Part of what drives September's typical weakness is the difficulty of assessing the outlook for third-quarter earnings following the summer doldrums. It's almost as if earnings for the entire 12-week period depend on this month, Tobias Levkovich, chief U.S. equity strategist at Citigroup's Smith Barney division, wrote in a recent note to clients. And when Labor Day falls deeper in the month, like this year, things can get even more complicated.
"We suspect that there will be a fair amount of nervousness about earnings this quarter, especially if the August employment numbers ... are less than exciting," Levkovich told investors.
The much-awaited data released by the Labor Department on Friday offered some promise after two months of anemic jobs growth, but it wasn't enough to electrify the market. Employers added 144,000 new jobs last month, just short of the 150,000 economists were looking for.
While no one can predict which sectors will perform best in a month like this, history does offer some guidance about which areas are most vulnerable to seasonal weaknesses. On average, Levkovich found that telecommunications, utilities and healthcare have posted gains, while consumer staples, materials, industrials, information technology and consumer discretionaries have shown weaker performances.

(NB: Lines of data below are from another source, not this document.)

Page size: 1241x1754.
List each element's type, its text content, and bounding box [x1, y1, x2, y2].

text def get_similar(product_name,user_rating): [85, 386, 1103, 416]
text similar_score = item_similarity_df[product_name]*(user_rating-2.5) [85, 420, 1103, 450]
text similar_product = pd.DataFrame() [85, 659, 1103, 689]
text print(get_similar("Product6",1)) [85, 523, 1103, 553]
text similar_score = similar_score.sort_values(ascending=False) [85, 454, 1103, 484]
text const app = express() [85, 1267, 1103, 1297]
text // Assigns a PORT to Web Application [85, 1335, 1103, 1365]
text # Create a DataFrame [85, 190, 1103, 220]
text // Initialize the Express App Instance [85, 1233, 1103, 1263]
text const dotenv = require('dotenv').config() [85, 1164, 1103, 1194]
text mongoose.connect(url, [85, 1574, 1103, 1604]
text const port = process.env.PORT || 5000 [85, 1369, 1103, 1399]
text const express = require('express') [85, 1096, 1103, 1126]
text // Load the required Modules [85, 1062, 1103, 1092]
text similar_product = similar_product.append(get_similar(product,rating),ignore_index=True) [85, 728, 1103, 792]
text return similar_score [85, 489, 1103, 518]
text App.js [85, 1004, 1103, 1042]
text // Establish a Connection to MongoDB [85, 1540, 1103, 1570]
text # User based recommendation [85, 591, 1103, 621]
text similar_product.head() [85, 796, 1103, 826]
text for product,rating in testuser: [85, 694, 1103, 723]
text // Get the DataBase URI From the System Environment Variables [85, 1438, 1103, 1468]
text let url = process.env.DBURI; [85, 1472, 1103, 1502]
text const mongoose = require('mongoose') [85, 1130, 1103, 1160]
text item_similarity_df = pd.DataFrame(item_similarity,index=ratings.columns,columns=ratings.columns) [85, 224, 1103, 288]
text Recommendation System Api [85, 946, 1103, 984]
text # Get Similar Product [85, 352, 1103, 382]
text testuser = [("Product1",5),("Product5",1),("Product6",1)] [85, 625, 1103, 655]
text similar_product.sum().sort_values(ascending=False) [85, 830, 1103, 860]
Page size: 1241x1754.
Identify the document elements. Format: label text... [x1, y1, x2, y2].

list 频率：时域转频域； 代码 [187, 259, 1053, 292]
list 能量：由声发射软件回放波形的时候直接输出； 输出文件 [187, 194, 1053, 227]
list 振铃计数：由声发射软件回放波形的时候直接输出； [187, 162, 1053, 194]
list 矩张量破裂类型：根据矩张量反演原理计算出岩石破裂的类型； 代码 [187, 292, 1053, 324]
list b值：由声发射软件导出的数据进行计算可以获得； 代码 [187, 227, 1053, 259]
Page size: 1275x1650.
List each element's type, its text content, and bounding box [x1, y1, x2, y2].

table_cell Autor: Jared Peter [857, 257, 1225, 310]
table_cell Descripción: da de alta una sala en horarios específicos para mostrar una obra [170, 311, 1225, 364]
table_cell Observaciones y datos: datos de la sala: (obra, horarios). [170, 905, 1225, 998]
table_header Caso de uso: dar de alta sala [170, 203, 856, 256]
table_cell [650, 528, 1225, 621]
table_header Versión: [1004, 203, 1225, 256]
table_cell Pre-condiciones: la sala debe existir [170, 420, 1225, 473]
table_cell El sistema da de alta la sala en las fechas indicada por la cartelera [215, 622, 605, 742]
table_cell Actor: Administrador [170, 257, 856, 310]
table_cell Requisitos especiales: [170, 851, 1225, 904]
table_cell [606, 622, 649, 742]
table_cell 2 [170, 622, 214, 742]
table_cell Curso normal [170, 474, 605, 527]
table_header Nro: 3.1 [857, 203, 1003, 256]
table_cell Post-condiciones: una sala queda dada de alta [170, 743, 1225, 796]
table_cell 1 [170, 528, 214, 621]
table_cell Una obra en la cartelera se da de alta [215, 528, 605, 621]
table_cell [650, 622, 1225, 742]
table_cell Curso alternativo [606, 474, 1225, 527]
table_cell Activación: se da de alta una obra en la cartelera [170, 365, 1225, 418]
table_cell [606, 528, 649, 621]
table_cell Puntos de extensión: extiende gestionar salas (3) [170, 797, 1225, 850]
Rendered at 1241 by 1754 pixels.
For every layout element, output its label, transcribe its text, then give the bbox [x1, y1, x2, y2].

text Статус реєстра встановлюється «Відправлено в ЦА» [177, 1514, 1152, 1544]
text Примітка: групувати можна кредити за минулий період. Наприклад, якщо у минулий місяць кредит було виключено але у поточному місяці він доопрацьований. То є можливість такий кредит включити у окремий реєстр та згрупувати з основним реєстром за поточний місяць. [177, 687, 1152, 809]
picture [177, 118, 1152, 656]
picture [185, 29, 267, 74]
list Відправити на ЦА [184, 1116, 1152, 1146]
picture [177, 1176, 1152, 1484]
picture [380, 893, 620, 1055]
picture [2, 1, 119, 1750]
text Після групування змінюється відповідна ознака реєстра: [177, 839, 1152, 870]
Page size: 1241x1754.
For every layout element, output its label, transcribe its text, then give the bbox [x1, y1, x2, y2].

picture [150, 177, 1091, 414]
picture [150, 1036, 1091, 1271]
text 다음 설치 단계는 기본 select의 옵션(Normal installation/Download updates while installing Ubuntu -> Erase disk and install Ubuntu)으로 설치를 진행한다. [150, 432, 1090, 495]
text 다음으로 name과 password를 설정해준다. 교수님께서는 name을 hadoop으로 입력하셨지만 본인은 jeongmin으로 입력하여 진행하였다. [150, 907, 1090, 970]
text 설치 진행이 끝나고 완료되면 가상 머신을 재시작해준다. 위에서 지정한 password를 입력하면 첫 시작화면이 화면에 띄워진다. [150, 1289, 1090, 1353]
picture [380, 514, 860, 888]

Among industries, pharmaceuticals and biotechnology have traditionally enjoyed an edge, reflecting the flight to safety characteristic of most Septembers. That might be less likely this year, because of uncertainty about how drug stocks will perform if Democratic presidential candidate John Kerry wins the election. Kerry's platform includes a number of measures that would sharply reduce the cost of prescription medications, which could dent profits at pharmaceutical companies. Those fears may already be priced into drug stocks, however.
Investors have been preoccupied with a long list of worries this summer, not least of them being that the Olympics in Athens or the two political conventions could become targets for terrorism. While there is still some nervousness about the upcoming anniversary of the Sept. 11, 2001, terror attacks, the market is showing signs of shaking off this fear factor.
Other concerns that loomed large midway through the summer also seem less threatening now. While global oil supply is still tight, the market seems to be slowly pricing in higher fuel prices, and reacting with less fright to fluctuations in crude prices.
Anxiety over inflation -- and the Federal Reserve's strategy to curb it by tightening rates -- also seems to have subsided. At the Open Market Committee's next meeting on Sept. 21 -- its last before the election -- the policy making group is expected to raise its target for the federal funds rate by another 25 basis points to 1.75 percent, which is still low by historical standards.
Simultaneously, the dollar is strengthening and corporate earnings are slowly on the rise. This comes against the backdrop of an eight-month tug-of-war between the bulls and bears as the market digested the huge gains of 2003. It may be a sign that the market's underlying fundamentals are finally catching up, said Art Nunes, portfolio manager of the IMS Strategic Allocation Fund in Bellevue, Wash.
"Things are kind of converging on the month of September, such that the odds of having a higher market are very high, extremely high," Nunes said. "In the last few weeks, demand has been getting stronger and stronger, more stocks are reversing downtrends and starting to head back up, and trading volume is starting to pick up. I see demand coming back into this market."